**Provided text**:
-*-

Hearts' form this season would not see us up there. We're one win and one defeat to Celtic, breaking even against them so far, and we're still ten points behind them because we lost at home to Motherwell, drew at home to Killie, lost at Dens etc. It's a complete fantasy that putting more cannon fodder from the Championship into the division would help us catch the OF. We'd drop points to the new shite teams in the league much more often than the OF would.

Stop and consider what you're actually proposing. You're proposing cutting the number of big games in the league, and you're claiming that would make the division more exciting. Stop and think that through.

It would almost definitely have a negative impact on attendance, as the removal of big games would lead to a lot of fixtures that nobody can be arsed with. No offence, I get why fans of some smaller clubs look on this favourably, but fans of the bigger clubs (as far as I'm aware) do not want to replace fixtures against each other with games against the likes of ICT and Morton. I'd want a considerable discount on my season ticket for that.

And as for these big attendances we see when the smaller clubs meet each other in League One or the Championship, those will become a thing of the past as these games will simply have less riding on them and fewer people will give a f**k. Forget getting them on the telly, too.

Big leage, bad idea.

Fair enough point if you're basing it on your form over this whole season but my exact words were "Hearts current form could see them up there". 

My point, which I maybe didn't put forward particularly well, wasn't that for non OF teams would get an more an advantage playing Ayr or Morton twice a season than OF teams.  It was that non OF teams could, potentially only drop say 2, 3 or 4 points (maximum of 6 rather than 12) against the one of OF by only playing them twice, especially if one of them are in bad form and you actually had a go at them.  You're far less likely to drop as many points to Morton and Ayr twice than Rangers and Celtic 4 times.

-*-

**Goal of the exercise**: Write out everything in the league-expansion discussion above from "And as for these" down to "the telly, too.".

-*-

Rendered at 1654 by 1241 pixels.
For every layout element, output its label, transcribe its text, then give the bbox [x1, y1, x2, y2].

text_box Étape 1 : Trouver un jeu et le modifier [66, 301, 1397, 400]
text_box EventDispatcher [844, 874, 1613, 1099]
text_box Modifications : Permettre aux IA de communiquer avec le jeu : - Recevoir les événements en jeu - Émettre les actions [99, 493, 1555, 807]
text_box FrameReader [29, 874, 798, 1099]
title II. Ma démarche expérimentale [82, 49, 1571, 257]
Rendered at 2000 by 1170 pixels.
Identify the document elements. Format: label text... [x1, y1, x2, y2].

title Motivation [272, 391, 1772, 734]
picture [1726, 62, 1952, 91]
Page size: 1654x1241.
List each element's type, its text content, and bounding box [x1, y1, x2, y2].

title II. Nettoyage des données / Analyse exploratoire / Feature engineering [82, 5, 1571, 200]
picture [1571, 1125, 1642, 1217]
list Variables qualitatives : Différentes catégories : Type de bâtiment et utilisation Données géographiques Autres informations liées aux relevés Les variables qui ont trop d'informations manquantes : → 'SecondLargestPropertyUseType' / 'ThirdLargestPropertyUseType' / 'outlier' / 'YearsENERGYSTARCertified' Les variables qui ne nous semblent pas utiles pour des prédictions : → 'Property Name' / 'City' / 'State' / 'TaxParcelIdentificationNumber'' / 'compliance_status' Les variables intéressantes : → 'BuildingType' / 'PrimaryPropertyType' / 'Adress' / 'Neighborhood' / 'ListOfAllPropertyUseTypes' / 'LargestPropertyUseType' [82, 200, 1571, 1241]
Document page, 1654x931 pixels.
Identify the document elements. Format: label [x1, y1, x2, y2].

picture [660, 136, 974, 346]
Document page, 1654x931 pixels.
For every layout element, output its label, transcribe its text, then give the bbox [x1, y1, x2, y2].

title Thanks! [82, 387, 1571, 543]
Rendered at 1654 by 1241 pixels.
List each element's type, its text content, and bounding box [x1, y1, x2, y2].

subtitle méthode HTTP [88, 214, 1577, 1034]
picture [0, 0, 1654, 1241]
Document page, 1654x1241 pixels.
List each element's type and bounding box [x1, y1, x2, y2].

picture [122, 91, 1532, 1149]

-*-

**Solution to this exercise**:
And as for these big attendances we see when the smaller clubs meet each other in League One or the Championship, those will become a thing of the past as these games will simply have less riding on them and fewer people will give a f**k. Forget getting them on the telly, too.